この区立学校「適正規模・適正配置」の答申を受けて最初に廃校計画の対象とされたのは、板橋第三小学校と高島平第四小学校でした。この「廃校条例」が提案された同年九月定例会において反対したのは日本共産党だけでした。私たちはその理由として、@「統廃合先にありき」、「実施時期先にありき」ですすめ方が性急過ぎることの問題A学校規模が100人という小規模校がヨーロッパでは大勢となってきており、国連のWHOでも「生徒は100人を上まわらない規模が望ましい」と報告されているなど、世界の流れからも、また、わが国においても子どものおかれている環境から、小規模校、小規模学級により一人ひとりの子どもたちに目も心も行き届く教育が求められていること30人学級の実現など教育条件の整備は先送りしながら、職員定数の削減と人件費の抑制を最大の目標において進められているという問題など、3点述べて反対しました。
その上でいま問題にしなければならないことは、その答申において、「適正規模」を下まわる学校について「早急な対応を要する」としているものの、その期間については定めていないことです。また「実施する場合には、当該校の保護者や地域住民に適正配置実施の主旨、実施方法等について十分に説明するとともに、保護者や地域住民の参加する協議会等の組織を設置し、関係者の意見を聞きながら進めていく必要がある。」としていることです。
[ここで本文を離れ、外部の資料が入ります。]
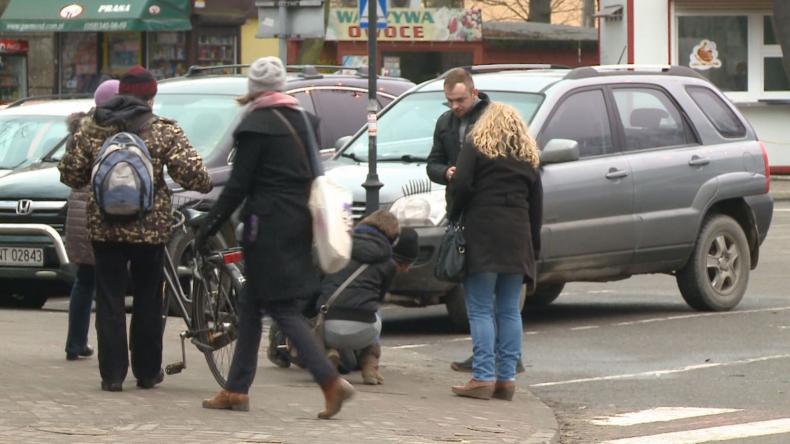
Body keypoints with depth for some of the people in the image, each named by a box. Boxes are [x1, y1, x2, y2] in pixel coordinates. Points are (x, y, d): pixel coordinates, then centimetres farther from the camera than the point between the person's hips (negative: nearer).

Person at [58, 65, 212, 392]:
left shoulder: (92, 128, 1)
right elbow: (191, 173, -12)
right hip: (150, 227, -1)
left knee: (109, 301, 4)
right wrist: (207, 185, 10)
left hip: (104, 227, 1)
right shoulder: (164, 132, -6)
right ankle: (147, 372, 17)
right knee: (148, 301, 12)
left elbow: (71, 174, 4)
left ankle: (112, 374, 0)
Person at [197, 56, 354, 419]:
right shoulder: (298, 121, 13)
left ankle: (331, 382, -17)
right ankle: (237, 389, 17)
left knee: (282, 309, -7)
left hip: (268, 226, -8)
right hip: (297, 224, 8)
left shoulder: (256, 126, -12)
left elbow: (237, 186, -13)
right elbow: (310, 175, 16)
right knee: (250, 305, 15)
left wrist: (208, 228, -6)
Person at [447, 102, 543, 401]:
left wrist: (454, 217, 4)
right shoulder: (528, 156, 17)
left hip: (482, 233, -5)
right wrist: (533, 247, 17)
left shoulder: (476, 146, 2)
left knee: (481, 309, -5)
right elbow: (536, 203, 15)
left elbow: (461, 185, -11)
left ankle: (483, 377, -12)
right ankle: (507, 378, 6)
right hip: (517, 238, 5)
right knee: (509, 310, 9)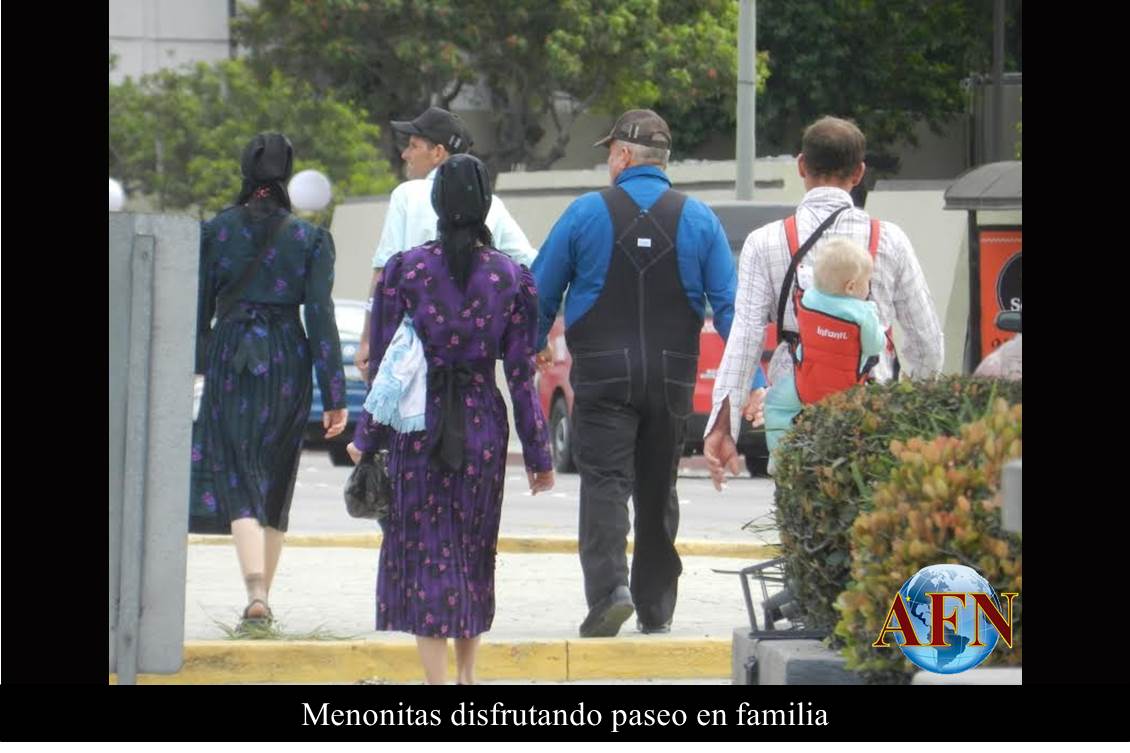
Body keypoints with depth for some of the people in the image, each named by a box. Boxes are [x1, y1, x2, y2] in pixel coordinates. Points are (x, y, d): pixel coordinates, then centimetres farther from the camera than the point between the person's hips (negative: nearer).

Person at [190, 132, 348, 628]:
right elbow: (320, 317, -5)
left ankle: (255, 593, -26)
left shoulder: (215, 231, -1)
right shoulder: (311, 239, -2)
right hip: (288, 362, 1)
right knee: (275, 484, 14)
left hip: (229, 361, -1)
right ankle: (262, 596, 21)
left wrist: (195, 366, 17)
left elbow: (199, 309, 4)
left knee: (237, 481, -6)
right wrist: (334, 396, -3)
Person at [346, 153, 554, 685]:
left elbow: (384, 364, -4)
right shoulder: (511, 277, -1)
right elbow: (521, 374, 0)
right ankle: (467, 671, 25)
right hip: (483, 425, 2)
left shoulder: (405, 269, -5)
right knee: (474, 549, 16)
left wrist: (368, 438, 4)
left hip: (417, 423, -2)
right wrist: (537, 455, 6)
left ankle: (437, 676, -6)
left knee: (423, 547, 2)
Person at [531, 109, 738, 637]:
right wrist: (750, 382, 1)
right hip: (672, 376, 3)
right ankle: (656, 607, 15)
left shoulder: (585, 214, -2)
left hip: (603, 373, -3)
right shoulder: (698, 220, 4)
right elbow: (729, 305, 1)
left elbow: (540, 296, 2)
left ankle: (609, 587, -26)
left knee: (604, 483, -6)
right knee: (657, 490, 12)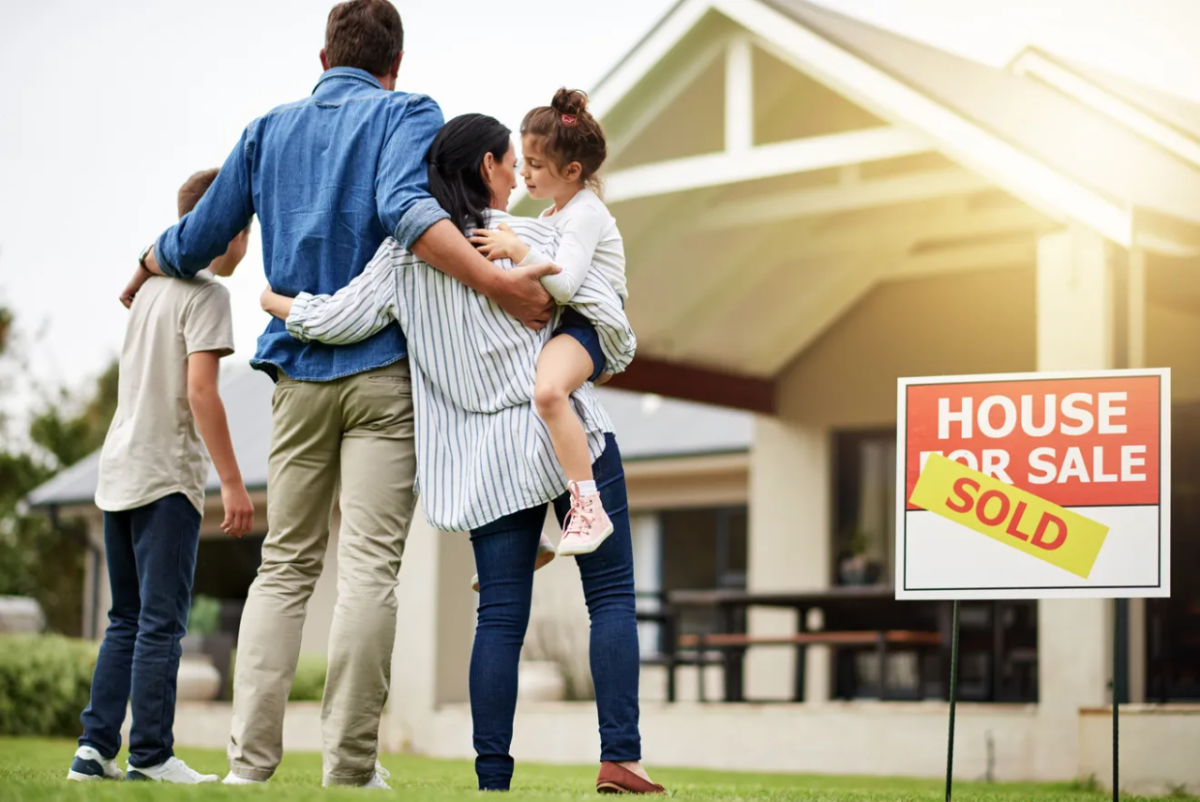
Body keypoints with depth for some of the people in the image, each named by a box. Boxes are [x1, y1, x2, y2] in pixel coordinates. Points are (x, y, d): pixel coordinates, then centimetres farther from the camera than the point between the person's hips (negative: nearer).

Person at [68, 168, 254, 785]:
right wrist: (232, 482, -15)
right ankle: (150, 756, -6)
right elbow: (200, 392, -16)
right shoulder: (206, 292, -8)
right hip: (168, 477, -8)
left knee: (126, 622, 12)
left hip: (119, 475, 8)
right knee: (161, 623, -5)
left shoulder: (151, 287, 16)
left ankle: (95, 747, 7)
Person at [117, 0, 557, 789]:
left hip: (298, 375, 4)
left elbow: (198, 240, 20)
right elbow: (404, 208, -20)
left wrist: (148, 265, 41)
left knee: (285, 566, 9)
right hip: (384, 368, -4)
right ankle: (351, 767, -9)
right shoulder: (406, 115, 1)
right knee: (370, 567, -7)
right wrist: (500, 284, -26)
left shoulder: (268, 129, 16)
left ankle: (250, 760, 3)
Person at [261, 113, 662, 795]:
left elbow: (337, 320, 0)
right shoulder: (535, 237, -3)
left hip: (489, 458, 3)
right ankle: (620, 757, -7)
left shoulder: (406, 254, 4)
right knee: (612, 594, 2)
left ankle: (493, 778, -1)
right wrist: (612, 360, 15)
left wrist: (278, 301, 20)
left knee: (501, 614, 4)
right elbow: (609, 317, -7)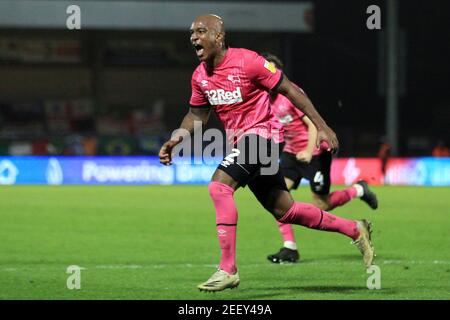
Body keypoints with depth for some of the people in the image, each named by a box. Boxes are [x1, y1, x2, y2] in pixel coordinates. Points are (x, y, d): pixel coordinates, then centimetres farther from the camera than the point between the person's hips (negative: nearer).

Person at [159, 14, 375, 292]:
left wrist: (321, 126, -12)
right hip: (240, 141, 8)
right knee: (284, 211, 12)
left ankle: (228, 269, -22)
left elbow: (289, 89, -12)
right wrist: (177, 138, 0)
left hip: (262, 134, -8)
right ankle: (356, 230, 29)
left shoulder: (247, 61, -16)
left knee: (219, 185, -24)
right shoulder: (200, 76, 5)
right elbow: (197, 114, 19)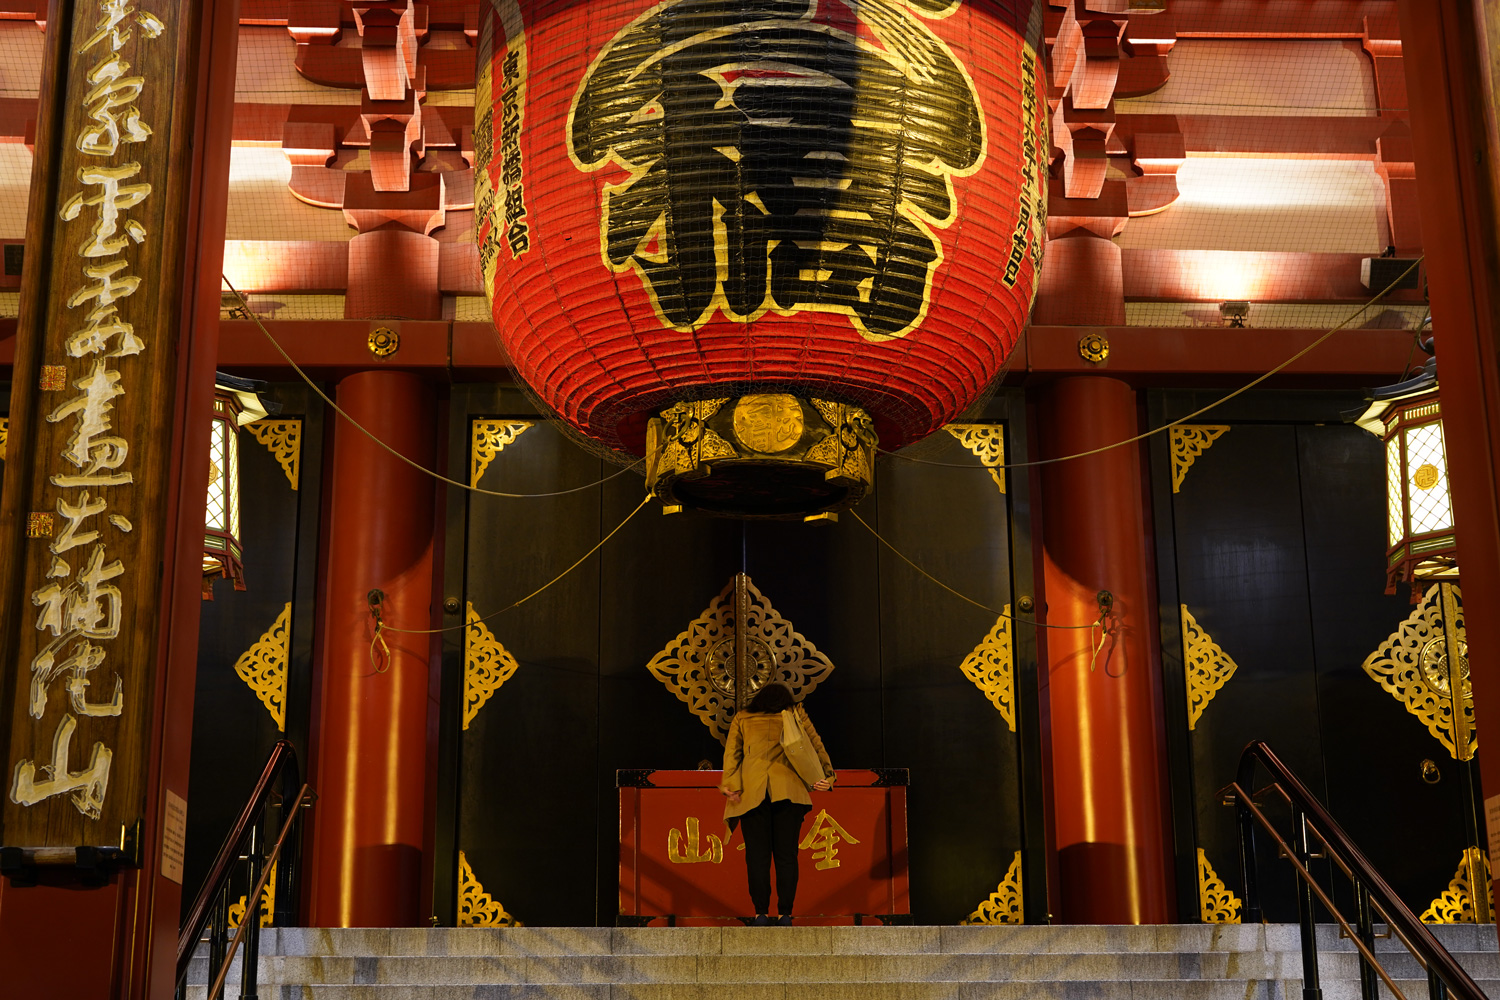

この「答申」に照らして、今回の教育委員会の対応は大問題なのです。
教育委員会は昨年暮の最初の若葉小学校での保護者説明会において、「8割もの声を無視して進めない」「強行しない」といってきました。保護者が当初の「廃校反対」から、この11月に「せめてあと一年、廃校の時期を延期し準備期間をください」という内容に切り替えた請願を、在籍児童世帯の82・95%の署名と合わせて提出しました。そして、11月13日の説明会において、教育委員会事務局次長は、この「8割の要望を無視するつもりはない。重く受けとめる」とこたえました。
これまでの教育委員会の立場に立つなら、この8割を超える保護者の声にこたえ、廃校は「せめてあと1年延期」すべきであります。
また、教育委員会は今回の廃校計画において議会の陳情審議のなかでも「説明不足」を指摘され、それを認めた上で、「今後このようなことのないようにする」と、「反省」を表明してきました。現に、板橋第四中学校の廃校は地域や保護者との協議のなかで、1年延期を決めたのではありませんか。
若葉小学校についてもこの「反省」を生かし、廃校計画を延期すべきであります。
今回の「適正規模・適正配置」の実施が、他区には例のない「学校選択制」と同時に行われたことにより当該高の新一年生が急激に減少としたのです。廃校対象の学校をだれが選ぶでしょうか。「学校選択制」というなら小規模校を残し、選択できるようにしてこそ、真の選択制ではないでしょうか。
区の「適正規模・適正配置」には一片の道理もないのであります。
以上、述べました理由により、本条例改正案を否決にすることを求め、私の討論を終わります。